Likewise, for cubic interpolation, we have

\[\tilde{f}(x_{1},x_{2},\ldots,x_{N}) = \sum_{p_{1},p_{2},\ldots,p_{N}=1}^{4} \mathcal{C}^{p_{1},p_{2},\ldots,p_{N}} \prod_{k=1}^{N} c_{p_{k}}(u_{k}).\]

The coefficients \(\mathcal{L}^{p_{1},p_{2},\ldots,p_{N}}\) and \(\mathcal{C}^{p_{1},p_{2},\ldots,p_{N}}\) cannot easily be expressed in closed form, but they are relatively straightforward to construct algorithmically.

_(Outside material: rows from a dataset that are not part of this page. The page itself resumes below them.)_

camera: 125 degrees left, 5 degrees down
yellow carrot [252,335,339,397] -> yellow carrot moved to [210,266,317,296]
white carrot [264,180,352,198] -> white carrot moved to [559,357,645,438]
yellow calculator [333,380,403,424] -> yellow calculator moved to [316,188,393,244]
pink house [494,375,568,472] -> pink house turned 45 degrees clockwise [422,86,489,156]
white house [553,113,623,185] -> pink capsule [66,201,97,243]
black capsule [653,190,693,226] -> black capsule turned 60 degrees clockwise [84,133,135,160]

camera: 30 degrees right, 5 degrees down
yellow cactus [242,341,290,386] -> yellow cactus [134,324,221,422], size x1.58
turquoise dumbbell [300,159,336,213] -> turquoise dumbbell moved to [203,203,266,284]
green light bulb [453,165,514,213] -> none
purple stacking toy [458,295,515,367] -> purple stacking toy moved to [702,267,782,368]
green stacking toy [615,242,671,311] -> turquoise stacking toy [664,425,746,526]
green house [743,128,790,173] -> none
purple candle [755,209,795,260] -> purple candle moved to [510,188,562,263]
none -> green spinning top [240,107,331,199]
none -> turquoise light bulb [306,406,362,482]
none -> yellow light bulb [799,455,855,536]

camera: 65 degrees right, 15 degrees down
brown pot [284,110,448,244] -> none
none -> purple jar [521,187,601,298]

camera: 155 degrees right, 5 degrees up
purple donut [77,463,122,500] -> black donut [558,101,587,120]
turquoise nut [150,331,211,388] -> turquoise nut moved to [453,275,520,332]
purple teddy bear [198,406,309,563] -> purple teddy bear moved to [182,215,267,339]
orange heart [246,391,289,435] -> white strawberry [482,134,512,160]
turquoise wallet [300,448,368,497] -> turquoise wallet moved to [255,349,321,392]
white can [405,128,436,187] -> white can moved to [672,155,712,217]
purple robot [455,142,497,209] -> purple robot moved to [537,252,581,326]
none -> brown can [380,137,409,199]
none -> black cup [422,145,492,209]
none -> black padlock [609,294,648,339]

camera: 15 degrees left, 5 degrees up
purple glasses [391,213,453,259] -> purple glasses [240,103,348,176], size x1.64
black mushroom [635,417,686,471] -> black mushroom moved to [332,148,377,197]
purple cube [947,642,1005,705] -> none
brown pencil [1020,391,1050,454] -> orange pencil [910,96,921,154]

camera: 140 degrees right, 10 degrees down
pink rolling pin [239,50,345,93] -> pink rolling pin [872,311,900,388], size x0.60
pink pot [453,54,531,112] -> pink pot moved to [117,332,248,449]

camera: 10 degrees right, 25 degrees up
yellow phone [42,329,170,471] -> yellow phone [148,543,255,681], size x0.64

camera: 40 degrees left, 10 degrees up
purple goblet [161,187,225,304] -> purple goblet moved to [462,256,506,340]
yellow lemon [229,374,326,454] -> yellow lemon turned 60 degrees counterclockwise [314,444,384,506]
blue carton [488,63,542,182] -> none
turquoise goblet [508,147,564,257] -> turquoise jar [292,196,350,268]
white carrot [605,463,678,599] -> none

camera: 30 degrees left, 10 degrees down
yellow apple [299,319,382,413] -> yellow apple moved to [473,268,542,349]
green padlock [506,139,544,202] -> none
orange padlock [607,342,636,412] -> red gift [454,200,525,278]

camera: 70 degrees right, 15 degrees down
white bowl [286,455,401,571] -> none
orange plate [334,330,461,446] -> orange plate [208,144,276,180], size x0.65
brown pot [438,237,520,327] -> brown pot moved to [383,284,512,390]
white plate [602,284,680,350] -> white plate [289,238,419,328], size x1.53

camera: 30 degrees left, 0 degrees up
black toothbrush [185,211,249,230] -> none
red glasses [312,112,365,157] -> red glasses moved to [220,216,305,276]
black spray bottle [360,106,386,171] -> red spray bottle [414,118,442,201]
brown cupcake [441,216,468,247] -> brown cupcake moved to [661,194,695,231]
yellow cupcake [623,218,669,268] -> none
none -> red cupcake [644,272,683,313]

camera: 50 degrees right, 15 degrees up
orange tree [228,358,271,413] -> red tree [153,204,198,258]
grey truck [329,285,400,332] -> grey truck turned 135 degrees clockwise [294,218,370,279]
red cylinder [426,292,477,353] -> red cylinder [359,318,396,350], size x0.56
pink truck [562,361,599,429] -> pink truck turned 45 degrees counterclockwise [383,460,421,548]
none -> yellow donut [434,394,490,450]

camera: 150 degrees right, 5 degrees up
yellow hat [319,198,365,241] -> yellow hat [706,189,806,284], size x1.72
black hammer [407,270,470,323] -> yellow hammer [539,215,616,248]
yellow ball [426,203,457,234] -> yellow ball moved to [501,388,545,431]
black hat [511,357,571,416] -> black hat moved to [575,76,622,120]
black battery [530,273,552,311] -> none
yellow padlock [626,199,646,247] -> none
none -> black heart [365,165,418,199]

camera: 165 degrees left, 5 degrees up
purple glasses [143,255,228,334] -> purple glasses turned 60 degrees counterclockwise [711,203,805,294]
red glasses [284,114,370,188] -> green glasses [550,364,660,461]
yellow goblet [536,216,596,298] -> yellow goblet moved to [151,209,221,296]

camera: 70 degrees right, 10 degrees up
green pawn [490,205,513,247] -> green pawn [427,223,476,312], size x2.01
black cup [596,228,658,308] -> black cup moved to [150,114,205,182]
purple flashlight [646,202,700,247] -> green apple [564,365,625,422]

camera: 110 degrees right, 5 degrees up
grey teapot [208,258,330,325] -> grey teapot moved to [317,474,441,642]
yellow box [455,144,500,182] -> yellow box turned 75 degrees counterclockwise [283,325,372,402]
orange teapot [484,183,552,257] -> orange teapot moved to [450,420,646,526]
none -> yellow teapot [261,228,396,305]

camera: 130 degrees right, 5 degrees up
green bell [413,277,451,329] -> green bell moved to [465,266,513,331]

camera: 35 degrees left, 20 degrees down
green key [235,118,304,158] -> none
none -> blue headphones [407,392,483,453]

The summations in expressions above can be regarded as the contraction (over all indices) of a pair of rank-\(N\) tensors. In the cubic case, the components of the first tensor correspond to the coefficients \(\mathcal{C}^{p_{1},p_{2},\ldots,p_{N}}\), while the second tensor is formed by taking \(N\) outer products between the vectors

\[\begin{split}\mathbf{c}(u_{k}) = \begin{bmatrix} c_{1}(u_{k}) \\ c_{2}(u_{k}) \\ c_{3}(u_{k}) \\ c_{4}(u_{k}) \end{bmatrix} \quad (k = 1,\ldots,N)\end{split}\]

Hence, this kind of multivariate interpolation is known as tensor product interpolation.